**Brief**. Every line in the data below that has the word "center" should be returned.

**Provided information**.
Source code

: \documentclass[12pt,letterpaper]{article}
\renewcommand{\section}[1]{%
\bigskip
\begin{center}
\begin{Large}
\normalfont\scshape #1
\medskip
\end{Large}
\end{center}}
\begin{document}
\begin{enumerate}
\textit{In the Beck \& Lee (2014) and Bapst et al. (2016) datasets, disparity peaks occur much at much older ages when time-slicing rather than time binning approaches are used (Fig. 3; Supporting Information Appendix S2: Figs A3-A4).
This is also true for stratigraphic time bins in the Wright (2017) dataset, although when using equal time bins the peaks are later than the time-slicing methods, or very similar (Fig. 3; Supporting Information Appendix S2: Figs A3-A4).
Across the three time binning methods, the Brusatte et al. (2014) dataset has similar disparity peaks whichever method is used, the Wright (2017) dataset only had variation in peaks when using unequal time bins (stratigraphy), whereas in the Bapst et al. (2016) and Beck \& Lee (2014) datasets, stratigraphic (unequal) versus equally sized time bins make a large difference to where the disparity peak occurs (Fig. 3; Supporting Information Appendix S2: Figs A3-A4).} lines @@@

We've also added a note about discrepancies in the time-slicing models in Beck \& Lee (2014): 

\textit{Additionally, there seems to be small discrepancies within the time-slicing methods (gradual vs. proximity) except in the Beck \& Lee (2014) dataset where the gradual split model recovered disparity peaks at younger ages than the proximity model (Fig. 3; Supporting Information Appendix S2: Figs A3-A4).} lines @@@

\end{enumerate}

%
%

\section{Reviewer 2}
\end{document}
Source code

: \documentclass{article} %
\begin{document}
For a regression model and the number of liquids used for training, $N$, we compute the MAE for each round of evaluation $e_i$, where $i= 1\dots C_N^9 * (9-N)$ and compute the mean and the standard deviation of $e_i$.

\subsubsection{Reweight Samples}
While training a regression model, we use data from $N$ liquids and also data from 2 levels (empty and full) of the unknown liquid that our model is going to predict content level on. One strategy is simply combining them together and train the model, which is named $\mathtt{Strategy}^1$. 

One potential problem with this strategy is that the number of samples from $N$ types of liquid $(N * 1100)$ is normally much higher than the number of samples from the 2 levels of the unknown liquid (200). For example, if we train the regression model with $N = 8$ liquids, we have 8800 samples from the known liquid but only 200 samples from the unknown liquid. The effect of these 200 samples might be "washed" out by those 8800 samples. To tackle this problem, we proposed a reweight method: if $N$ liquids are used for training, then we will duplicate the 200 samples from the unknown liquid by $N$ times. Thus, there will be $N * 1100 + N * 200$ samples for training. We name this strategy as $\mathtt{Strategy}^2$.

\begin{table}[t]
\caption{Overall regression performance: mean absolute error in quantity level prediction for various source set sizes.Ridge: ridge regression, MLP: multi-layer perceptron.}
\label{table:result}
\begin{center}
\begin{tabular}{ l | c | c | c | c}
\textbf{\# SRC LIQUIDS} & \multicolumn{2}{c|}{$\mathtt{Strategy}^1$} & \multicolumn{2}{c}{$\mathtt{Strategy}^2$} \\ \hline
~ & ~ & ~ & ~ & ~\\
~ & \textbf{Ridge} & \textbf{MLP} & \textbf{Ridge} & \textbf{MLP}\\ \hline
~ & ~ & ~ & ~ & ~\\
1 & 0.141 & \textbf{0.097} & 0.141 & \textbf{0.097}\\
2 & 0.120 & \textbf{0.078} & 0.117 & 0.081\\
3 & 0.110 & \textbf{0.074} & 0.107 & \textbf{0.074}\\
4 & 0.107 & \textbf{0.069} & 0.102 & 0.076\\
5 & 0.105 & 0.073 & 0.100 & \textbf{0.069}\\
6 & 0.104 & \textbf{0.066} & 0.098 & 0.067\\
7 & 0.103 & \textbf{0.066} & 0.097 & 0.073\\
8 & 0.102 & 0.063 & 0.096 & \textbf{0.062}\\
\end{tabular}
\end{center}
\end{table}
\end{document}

**Task output**.
\begin{center}
\end{center}}
\begin{center}
\end{center}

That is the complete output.